# [TEXT PROVIDED]
****************

Tuesday, November 1st, 2022 04:30 | By
New CRA team must share resources well
Kenya Revenue Authority. PHOTO/Courtesy

Students of political science and economics often refer to history to reflect on how it relates to current conditions affecting citizens in their nations.

These reflections reveal remarkable historical similarities in the “struggle” narratives of people across all continents for freedom, identity and an improved way of life.

Current grim economic conditions facing Kenyans and the vulnerable in other developing nations mirror the struggles that prevailed in two continents in the late 18th century.

The American and French Revolutions were fought several years and an ocean apart. Yet they were similar in that they subverted an existing monarchical government. They both also created ripe conditions for constitutionalism and deep patriotism.

What lessons can Kenya learn from the two revolutions, particularly in view of the prevailing economic woes haunting citizens? The two revolutions influenced one another and had profound worldwide impact.

Monumental scholarly works, rich debate and information exist on these historic revolutions.

However, they share one distinct similarity that forms a subject of keen interest to Kenyans – they were both borne of dire economic conditions.

We have just come through a divisive election that in essence has left the nation as divided politically as it was before 9 August. But citizens across the political divide are singularly united in suffering the economic challenges that contributed to the basis for the two revolutions.

The new government based its campaigns on addressing economic problems facing the poor and downtrodden in society, coining the “hustler” and “bottom-up” economics that resonated with this class of voters.

In post-election reality, the new administration is confronted with the task of raising money to fulfill its promises and transform a battered economy burdened by rampant poverty, high public debt, unemployment, corruption and an abysmal lack of basic social care.

Ironically the main available channel for raising the money to meet these obligations amid this litany of economic woes is taxation.

****************

# [GIVEN PROBLEM]
Extend the opinion piece on Kenya's economic woes and taxation, picking up after its final sentence. The listing has no connection to the opinion piece on Kenya's revenue and the new government's economic task.

# [Extracted data entries]
****************

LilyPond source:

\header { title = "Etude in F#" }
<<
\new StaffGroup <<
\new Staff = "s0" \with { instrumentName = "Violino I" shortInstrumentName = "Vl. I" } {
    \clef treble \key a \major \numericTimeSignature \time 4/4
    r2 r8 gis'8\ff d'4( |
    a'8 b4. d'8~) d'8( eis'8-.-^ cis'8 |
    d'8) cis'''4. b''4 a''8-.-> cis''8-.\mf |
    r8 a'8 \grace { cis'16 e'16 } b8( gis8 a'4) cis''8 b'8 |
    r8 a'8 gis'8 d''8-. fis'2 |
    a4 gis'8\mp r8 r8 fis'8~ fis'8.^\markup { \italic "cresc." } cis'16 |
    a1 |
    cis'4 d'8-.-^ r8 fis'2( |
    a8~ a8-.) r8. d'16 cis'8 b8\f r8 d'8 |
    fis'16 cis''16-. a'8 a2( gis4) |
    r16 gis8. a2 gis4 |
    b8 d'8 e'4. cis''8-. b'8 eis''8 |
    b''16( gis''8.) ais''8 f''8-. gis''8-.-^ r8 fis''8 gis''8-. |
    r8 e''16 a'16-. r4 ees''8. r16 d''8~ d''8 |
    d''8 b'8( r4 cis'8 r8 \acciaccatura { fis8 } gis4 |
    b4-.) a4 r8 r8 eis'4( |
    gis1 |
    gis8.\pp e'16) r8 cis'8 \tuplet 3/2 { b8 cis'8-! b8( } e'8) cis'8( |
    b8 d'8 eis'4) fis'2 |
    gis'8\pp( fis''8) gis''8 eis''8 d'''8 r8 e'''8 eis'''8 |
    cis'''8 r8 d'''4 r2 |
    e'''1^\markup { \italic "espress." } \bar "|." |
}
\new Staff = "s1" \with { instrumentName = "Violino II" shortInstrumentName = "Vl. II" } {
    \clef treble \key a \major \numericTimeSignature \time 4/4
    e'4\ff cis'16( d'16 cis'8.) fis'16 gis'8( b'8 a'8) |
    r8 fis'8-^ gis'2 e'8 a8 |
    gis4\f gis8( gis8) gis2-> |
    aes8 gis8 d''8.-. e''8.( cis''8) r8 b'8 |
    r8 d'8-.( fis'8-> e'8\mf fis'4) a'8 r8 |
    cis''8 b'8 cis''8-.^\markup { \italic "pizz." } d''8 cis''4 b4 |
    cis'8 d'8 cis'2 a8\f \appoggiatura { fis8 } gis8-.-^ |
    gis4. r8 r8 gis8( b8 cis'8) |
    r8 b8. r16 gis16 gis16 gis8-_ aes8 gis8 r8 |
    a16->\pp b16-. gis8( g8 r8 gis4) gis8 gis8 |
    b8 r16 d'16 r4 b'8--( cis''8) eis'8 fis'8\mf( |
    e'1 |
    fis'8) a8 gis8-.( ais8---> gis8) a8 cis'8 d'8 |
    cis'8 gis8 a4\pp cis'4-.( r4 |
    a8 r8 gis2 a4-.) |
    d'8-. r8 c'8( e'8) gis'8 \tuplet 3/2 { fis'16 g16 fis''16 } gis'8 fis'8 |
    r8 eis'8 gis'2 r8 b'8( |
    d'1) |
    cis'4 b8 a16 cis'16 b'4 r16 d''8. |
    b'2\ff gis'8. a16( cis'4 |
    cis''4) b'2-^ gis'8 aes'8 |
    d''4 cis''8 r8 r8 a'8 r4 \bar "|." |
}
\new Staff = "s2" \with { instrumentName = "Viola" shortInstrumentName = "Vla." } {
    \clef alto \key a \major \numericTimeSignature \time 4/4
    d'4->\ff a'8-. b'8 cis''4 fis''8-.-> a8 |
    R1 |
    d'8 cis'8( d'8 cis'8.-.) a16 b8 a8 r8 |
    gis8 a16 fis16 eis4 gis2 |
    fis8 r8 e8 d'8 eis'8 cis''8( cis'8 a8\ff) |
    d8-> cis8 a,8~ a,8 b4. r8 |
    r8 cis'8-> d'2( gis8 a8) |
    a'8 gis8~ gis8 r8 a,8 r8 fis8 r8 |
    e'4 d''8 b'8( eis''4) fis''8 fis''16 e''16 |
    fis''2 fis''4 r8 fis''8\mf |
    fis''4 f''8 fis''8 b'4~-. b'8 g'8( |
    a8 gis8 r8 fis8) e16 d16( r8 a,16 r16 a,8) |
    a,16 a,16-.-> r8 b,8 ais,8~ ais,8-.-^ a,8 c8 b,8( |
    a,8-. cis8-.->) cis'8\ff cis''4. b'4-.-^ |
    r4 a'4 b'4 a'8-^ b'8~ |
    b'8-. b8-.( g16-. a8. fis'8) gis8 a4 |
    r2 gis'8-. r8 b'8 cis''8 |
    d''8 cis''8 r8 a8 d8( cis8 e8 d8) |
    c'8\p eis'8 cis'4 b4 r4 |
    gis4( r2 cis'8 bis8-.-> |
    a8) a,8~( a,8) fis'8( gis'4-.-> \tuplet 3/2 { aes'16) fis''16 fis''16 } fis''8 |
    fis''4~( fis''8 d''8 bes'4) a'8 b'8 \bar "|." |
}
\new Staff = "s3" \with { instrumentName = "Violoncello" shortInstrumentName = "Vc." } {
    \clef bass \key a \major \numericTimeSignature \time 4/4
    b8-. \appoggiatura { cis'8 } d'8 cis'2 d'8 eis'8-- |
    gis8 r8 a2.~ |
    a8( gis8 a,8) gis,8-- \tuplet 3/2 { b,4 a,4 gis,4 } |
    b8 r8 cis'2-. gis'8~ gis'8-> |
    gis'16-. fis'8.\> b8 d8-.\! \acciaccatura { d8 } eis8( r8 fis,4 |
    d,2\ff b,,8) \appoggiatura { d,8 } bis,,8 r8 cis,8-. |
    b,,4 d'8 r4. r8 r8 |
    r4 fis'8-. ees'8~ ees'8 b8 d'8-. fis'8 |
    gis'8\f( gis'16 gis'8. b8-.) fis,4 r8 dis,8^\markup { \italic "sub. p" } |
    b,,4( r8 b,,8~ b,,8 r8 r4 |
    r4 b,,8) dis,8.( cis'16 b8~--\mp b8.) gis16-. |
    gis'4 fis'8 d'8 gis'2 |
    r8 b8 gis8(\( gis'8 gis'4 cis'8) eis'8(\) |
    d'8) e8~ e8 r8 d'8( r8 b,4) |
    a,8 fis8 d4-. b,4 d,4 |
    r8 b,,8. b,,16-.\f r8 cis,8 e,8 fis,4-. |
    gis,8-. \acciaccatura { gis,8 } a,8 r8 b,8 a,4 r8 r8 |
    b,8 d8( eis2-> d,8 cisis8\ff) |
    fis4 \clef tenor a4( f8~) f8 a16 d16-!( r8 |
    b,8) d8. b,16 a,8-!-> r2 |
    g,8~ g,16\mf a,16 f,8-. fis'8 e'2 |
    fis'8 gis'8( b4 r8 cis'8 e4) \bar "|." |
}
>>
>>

****************

# [EXERCISE ANSWER]
It is a delicate task that must be handled with extreme caution as it mirrors the conditions that caused the American and French Revolutions.

Both had money-related woes and the financial pressures (taxation) the monarchies in the British colony and the French nation placed on their subjects. Not that they opposed the taxation itself, but they were more vexed by the lack of a reasonable basis for the taxation, giving rise to the phenomenon known as “taxation without representation”.

Adopting a curious macroeconomic management approach in a liberalized economy, how does government expect to rope in citizens to tax? This when they do not have an income or are barely surviving on less than a dollar a day, as most “hustlers” and the majority poor in the rural areas do?

The dismal pre-revolution French economy depicts images of hungry, poverty-stricken peasants. Unable to pay off national debts using the scant money it received on the tax for traded goods, the King imposed further taxes on the peasants.

Paradoxically the wealthiest were not obligated to pay taxes, thereby pulling the two social classes apart. The two revolutions provide critical lessons for Kenya and other African nations.

The tax-related woes were related to greed (read corruption), exploitative control and were more deeply rooted in a historic division of social class.

Although the rich and poor had been long separated, unfair taxation totally isolated the two groups.

This resulted in famine and extreme poverty for the lower classes, leaving them with no choice but to revolt.